Более всего я боялся очутиться в пустоте – сие означало бы, что мы с Хальнором вовек не встретимся.
…Лестница, полого обвивающая толстую белую колонну, испещренную где погуще, где пореже разноцветными точками. Словно ее забрызгали краской, но выглядит прелестно и необычно. Рядом кто-то есть, мы держимся за руки… Или немного не так, я пытаюсь вырвать руку, а женщина в одежде служанки вцепилась мертвой хваткой и не отпускает. Еще кто-то поднимается нам навстречу. Внизу, на той ступеньке, что возле поворота, сидит кот неведомой породы, наяву я не видел таких пушистых. Глаза цвета светлого янтаря смотрят настороженно, с явственным неодобрением: умел бы говорить – сделал бы людям замечание.
Невзирая на пронизывающую боль в груди, я рассмеялся – и мигом вывалился оттуда в реальность. Какой же убогой показалась мне после этого видения сводчатая комната с потемневшей штукатуркой и масляной лампой в закопченной нише! Зато я видел Хальнора.

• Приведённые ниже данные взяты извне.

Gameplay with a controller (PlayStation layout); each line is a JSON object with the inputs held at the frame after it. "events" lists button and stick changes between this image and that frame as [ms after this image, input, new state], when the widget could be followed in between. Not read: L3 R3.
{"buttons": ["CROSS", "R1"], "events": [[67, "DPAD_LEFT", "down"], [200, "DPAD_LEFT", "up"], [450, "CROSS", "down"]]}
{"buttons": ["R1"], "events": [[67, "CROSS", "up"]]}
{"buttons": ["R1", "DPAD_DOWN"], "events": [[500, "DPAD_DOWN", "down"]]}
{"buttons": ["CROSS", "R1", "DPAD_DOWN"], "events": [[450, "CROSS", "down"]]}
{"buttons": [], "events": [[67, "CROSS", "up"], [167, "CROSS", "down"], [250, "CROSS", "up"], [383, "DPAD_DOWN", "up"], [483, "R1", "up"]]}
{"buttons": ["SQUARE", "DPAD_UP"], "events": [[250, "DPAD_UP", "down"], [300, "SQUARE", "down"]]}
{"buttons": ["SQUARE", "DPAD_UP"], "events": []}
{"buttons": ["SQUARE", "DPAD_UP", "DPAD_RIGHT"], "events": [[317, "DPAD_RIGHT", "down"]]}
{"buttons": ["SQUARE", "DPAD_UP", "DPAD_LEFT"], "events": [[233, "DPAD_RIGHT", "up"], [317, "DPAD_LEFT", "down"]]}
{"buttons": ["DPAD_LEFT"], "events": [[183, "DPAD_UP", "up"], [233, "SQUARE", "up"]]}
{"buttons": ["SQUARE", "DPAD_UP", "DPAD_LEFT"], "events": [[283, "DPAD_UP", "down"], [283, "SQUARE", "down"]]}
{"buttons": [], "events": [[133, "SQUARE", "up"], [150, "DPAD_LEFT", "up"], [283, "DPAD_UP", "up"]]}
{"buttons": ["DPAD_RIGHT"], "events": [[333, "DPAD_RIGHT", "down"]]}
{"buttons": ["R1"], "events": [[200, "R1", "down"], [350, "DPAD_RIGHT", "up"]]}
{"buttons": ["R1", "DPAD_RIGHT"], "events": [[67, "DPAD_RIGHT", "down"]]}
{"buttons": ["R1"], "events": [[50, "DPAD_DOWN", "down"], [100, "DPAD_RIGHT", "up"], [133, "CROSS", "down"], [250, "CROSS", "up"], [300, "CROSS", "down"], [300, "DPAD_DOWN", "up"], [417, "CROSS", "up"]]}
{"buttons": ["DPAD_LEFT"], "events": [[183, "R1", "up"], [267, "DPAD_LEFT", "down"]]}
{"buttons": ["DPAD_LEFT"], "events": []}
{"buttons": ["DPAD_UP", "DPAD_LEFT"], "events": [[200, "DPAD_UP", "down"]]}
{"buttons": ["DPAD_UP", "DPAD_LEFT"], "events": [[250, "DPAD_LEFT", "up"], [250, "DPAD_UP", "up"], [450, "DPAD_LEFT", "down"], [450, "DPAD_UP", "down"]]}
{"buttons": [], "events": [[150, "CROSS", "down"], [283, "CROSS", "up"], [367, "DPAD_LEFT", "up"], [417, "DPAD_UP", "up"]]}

Да, в первый момент я подумал, что Хальнор – это кот: очевидно, я все-таки изловил его и забрал к себе во дворец, уже какая-никакая перемена к лучшему. Почему не похож на болотную рысь? Мало ли почему, помесь с другой разновидностью… И где еще могла бы находиться эта белая лестница, залитая хоть и не солнечным, но почти столь же ярким светом, исходящим из рассыпанных по лазурному потолку светильников, подобных прирученным звездам, если не у меня во дворце?
Прошу иметь в виду: «игла грядущего» причиняла мне сильную боль, поэтому некоторая замедленность мыслительного процесса в тот момент для меня извинительна.
Однако что-то было не так… Чувства, которые я там испытывал: бессильная ярость и оскорбленная любовь, осознание ужасающего проигрыша и нежелание сдаваться. Невещественный лед проколовшей мое сердце «иглы» пока еще не растаял до конца, и я снова зажмурился, проваливаясь туда. Мало узреть картинку из грядущего, надо еще и понять, что именно вы узрели.
Кот, сидевший на нижней ступеньке и глядевший на нас с царственным кошачьим укором, не имел никакого отношения к Хальнору. Это был просто-напросто домашний кот, сногсшибательно роскошный и в то же время самый что ни на есть обыкновенный. Я-то в первый раз сосредоточил внимание на нем, а надо было смотреть на юношу, который появился из-за изгиба лестницы.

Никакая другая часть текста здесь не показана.